* **Study questions**:
a – Do these statements agree with the passage on Sub-Saharan African public debt below? For each, answer yes or no and quote the deciding words of the passage. (i) Zambia spent more than three years negotiating its debt restructuring. (ii) Ethiopia entered the G20 Common Framework for Debt Treatments in early 2024. (iii) DR Congo carries a public debt load above 100% of GDP.
b – Can you extend the passage on Sub-Saharan African public debt below, picking up after its final sentence?

======== Selected text

Zambia’s 2020 default illustrates the challenges of this new debt environment. The country spent over three years negotiating a restructuring involving a diverse set of creditors, including Eurobond holders, Chinese lenders and multilateral institutions. Ghana’s 2022 default followed a similarly complex path: while a comprehensive domestic public debt exchange was implemented early on and an agreement with the official creditors committee was found in early 2024, negotiations with external private creditors have dragged on. Ethiopia underscores the same coordination challenges: despite entering the G20 Common Framework for Debt Treatments in early 2021, its restructuring is still unresolved, complicated by geopolitical tensions and persistent disagreements among creditors.

Outlook

Sub-Saharan Africa’s public debt evolution has come full circle in many respects. After the extensive debt relief of the mid-2000s, debt burdens crept up and are now once again high in relation to governments’ revenue in many countries (as can be seen in Figure 4). Several nations are at a high risk of debt distress according to the IMF Debt Sustainability Analysis.

Public debt ratios in the region have stabilised at around 58% of GDP, as can be seen in Figure 1, although the regional average can mask large differences. For example, Cabo Verde and Mozambique have public debt loads exceeding 100% of GDP, while a country such as DR Congo (close to 20%) maintains a very low debt burden relative to GDP. Crucially, debt service costs are still rising. By 2025, the external debt service-to-revenue ratio will average roughly 18% (up from 15% in 2024), and several countries (Guinea-Bissau, Malawi, Sierra Leone) face especially severe public debt-service burdens exceeding 35% of revenues.

================
======== Data under study

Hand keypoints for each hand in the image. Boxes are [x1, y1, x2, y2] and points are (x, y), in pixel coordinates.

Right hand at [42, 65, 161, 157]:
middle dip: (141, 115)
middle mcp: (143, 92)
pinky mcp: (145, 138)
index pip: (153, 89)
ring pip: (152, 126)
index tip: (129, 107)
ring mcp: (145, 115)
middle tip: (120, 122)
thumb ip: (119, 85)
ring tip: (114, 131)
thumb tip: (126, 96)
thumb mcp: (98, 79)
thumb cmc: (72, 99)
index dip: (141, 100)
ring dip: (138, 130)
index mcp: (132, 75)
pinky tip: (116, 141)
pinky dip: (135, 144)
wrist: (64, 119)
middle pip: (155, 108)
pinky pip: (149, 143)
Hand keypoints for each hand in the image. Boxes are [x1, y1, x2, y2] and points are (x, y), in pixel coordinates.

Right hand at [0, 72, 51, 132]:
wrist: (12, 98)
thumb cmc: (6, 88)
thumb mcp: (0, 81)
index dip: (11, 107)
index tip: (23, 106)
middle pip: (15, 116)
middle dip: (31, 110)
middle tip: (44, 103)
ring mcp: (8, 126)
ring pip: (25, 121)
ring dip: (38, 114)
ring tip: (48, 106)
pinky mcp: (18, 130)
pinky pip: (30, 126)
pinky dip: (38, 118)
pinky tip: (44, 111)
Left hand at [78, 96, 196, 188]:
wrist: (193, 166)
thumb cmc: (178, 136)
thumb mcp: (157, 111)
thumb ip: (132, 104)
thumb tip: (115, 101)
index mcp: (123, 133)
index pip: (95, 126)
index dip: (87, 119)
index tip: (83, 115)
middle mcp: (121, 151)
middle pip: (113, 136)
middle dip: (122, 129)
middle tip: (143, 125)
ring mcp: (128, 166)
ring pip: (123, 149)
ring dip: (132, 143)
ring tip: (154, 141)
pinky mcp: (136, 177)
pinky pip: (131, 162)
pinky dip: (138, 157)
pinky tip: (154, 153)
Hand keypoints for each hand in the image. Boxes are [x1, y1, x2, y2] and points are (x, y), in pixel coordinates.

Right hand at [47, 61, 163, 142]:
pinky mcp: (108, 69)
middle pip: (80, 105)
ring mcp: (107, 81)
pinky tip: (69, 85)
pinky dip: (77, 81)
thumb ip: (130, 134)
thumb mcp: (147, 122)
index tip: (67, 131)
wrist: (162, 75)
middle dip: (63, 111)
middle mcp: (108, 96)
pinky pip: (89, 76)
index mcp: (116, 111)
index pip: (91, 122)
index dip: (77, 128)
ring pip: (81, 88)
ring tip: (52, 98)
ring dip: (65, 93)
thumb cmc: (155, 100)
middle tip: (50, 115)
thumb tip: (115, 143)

================
======== Data under study

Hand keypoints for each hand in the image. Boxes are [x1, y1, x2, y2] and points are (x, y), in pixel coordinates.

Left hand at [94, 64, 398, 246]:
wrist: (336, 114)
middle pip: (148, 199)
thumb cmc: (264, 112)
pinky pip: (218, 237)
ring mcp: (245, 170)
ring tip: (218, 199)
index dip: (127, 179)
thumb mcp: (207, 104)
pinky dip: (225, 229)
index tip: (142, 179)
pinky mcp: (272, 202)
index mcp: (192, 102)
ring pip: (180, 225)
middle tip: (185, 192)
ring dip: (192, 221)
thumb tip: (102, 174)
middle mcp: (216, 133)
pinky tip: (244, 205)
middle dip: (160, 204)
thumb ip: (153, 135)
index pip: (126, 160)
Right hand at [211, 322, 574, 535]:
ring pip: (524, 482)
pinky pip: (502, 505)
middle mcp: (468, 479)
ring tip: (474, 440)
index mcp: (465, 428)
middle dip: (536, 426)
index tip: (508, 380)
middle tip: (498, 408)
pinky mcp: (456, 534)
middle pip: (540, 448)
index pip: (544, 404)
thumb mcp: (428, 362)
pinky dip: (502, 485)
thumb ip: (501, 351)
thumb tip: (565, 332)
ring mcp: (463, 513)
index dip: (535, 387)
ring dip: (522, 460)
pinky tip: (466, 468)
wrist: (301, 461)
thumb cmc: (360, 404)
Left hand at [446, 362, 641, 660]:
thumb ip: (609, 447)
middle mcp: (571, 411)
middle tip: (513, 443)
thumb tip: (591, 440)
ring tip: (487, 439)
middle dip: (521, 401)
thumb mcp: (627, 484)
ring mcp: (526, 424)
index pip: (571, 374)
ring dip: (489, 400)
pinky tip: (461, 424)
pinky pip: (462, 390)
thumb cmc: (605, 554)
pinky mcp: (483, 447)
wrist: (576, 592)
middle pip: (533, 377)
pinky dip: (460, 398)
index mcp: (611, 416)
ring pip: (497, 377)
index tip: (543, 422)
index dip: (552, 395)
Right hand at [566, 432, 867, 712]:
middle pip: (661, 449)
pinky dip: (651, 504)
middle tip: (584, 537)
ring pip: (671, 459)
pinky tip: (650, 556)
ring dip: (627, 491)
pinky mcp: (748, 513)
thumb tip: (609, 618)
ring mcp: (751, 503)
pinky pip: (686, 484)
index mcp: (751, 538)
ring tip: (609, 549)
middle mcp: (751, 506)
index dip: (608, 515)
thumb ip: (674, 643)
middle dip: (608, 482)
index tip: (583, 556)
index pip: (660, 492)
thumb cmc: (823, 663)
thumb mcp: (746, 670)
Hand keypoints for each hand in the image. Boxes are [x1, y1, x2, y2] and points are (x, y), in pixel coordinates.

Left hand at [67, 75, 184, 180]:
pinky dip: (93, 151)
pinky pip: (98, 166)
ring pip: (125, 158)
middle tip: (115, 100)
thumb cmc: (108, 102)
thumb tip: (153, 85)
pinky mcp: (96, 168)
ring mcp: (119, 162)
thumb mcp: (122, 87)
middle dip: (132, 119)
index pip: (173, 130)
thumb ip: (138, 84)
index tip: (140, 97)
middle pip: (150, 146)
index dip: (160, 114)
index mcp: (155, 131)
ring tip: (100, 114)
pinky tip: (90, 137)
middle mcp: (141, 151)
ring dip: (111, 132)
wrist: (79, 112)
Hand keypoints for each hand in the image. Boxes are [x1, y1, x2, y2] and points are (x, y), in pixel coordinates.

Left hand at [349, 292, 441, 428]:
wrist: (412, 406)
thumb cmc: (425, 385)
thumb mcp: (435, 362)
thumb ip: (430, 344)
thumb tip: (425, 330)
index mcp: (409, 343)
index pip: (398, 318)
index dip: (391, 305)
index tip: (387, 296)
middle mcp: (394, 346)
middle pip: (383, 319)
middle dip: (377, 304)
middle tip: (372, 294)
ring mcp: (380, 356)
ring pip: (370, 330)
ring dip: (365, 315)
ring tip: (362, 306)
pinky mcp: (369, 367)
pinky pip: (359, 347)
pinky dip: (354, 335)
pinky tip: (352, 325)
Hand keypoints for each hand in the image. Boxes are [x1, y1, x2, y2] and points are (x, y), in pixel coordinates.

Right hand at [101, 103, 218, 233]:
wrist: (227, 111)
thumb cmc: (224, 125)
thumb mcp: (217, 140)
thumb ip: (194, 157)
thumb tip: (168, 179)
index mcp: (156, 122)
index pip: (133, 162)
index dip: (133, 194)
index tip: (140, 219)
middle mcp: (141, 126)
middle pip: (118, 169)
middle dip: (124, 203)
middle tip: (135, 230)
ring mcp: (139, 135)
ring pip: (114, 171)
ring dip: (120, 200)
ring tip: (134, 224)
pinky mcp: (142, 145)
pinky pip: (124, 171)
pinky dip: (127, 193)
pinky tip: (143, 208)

================

* **Answers below**:
a –
(i) Yes: "The country spent over three years negotiating a restructuring"
(ii) No: "despite entering the G20 Common Framework for Debt Treatments in early 2021"
(iii) No: "DR Congo (close to 20%) maintains a very low debt burden relative to GDP"

b –
Limited fiscal space crowds out vital spending, constrains policy responses to unforeseen shocks, and increases macroeconomic fragility and default risk. This loss of fiscal space is particularly concerning in an environment of rising global interest rates and given the scale of investment needs, including infrastructure, social spending and climate adaptation, at a time when many Sub‑Saharan African countries are highly exposed to climate‑related shocks.

Elevated debt‑service burdens can also carry political implications, as efforts to restore public debt sustainability often require tax increases or expenditure restraint. The protests in Kenya against the 2024 finance bill illustrate the tensions between the need for fiscal consolidation and popular resistance to higher taxes or spending cuts, highlighting how debt pressures can spill over into social and political instability.

Analyst: Jonathan Schotte – j.schotte@credendo.com


 1 Gabon did conduct a USD 500 million “debt-for-nature” swap in 2023, and while it was an external sovereign bond issuance in foreign currency, it was an unconventional one.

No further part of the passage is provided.